The Privatization of "Obama's War"
Saturday 06 June 2009
The sudden reappearance of former Vice President Dick Cheney over the last few months - seeming to emerge from his famous undisclosed location more frequently now than he ever did when he was in office - does not mean six more weeks of winter. But it does bring to mind that classic country and western song, "How Can I Miss You When You Won't Go Away?"
Or, maybe, "If You Won't Leave Me, I'll Find Someone Who Will."
In his self-appointed role as voice of the opposition, Mr. Cheney has been playing Nostradamus, gloomily predicting doom if the Obama White House continues to set aside Bush administration policy, setting the stage for recrimination and finger-pointing should there be another terrorist attack on America.

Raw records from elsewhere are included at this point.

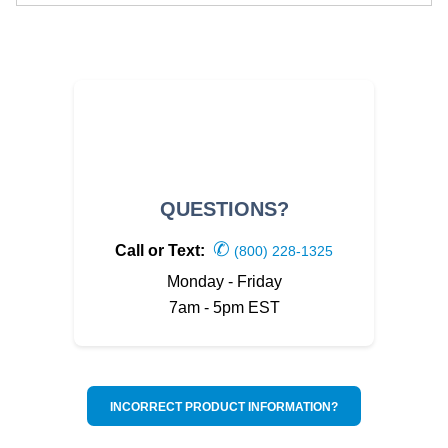
QUESTIONS?
✆
Call or Text:
(800) 228-1325
Monday - Friday
7am - 5pm EST
INCORRECT PRODUCT INFORMATION?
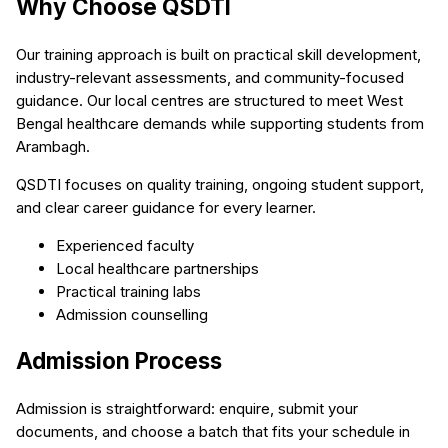
Why Choose QSDTI
Our training approach is built on practical skill development,
industry-relevant assessments, and community-focused
guidance. Our local centres are structured to meet West
Bengal healthcare demands while supporting students from
Arambagh.
QSDTI focuses on quality training, ongoing student support,
and clear career guidance for every learner.
Experienced faculty
Local healthcare partnerships
Practical training labs
Admission counselling
Admission Process
Admission is straightforward: enquire, submit your
documents, and choose a batch that fits your schedule in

Cheney's grouchy legacy is the gift that keeps on giving. Just this week, The Washington Post reported for the first time that while vice president, Cheney oversaw "at least" four of those briefings given to senior members of Congress about enhanced interrogation techniques: "part of a secretive and forceful defense he mounted throughout 2005 in an effort to maintain support for the harsh techniques used on detainees ...
"An official who witnessed one of Cheney's briefing sessions with lawmakers said the vice president's presence appeared to be calculated to give additional heft to the CIA's case for maintaining the program."
And remember Halliburton, the international energy services company of which Cheney used to be the CEO? After the fall of Baghdad, Halliburton and its then-subsidiary KBR were the happy recipients of billions of dollars in outside contracts to take care of the military and rebuild Iraq's petroleum industry. Waste, shoddy workmanship (like faulty wiring that caused fatal electric shocks) and corruption ran wild, Pentagon investigators allege, even as Vice President Cheney was still receiving deferred compensation and stock options.
Reporting for TomDispatch.com, Pratap Chatterjee, author of the book "Halliburton's Army," writes, "In early May, at a hearing on Capitol Hill, DCAA [Defense Contract Audit Agency] director April G. Stephenson told the independent, bipartisan, congressionally mandated Commission on Wartime Contracting in Iraq and Afghanistan that, since 2004, her staff had sent 32 cases of suspected overbilling, bribery and other possible violations of the law to the Pentagon inspector general. The 'vast majority' of these cases, she testified, were linked to KBR, which accounts for a staggering 43 percent of the dollars the Pentagon has spent in Iraq."
In one instance, KBR was charging an average $38,000 apiece for "prefabricated living units" on bases in Iraq; another contractor offered to provide them for $18,000. But, of a questionable $553 million in payments to KBR that the DCAA blocked or suspended, the Pentagon has gone ahead and agreed to pay $439 million, accepting KBR's explanations.
KBR, Halliburton and the private security firm Blackwater have come to symbolize the excesses of outsourcing warfare. So you'd think that with a new sheriff like Barack Obama in town, such practices would be on the "Things Not to Do" list. Not so.
According to new Pentagon statistics, in the second quarter of this year there has been a 23 percent increase in the number of private security contractors working for the Pentagon in Iraq, and a 29 percent hike in Afghanistan. In fact, outside contractors now make up approximately half of our forces fighting in the two countries. "This means," according to Jeremy Scahill, author of the book "Blackwater: The Rise of the World's Most Powerful Mercenary Army," "there are a whopping 242,647 contractors working on these two US wars."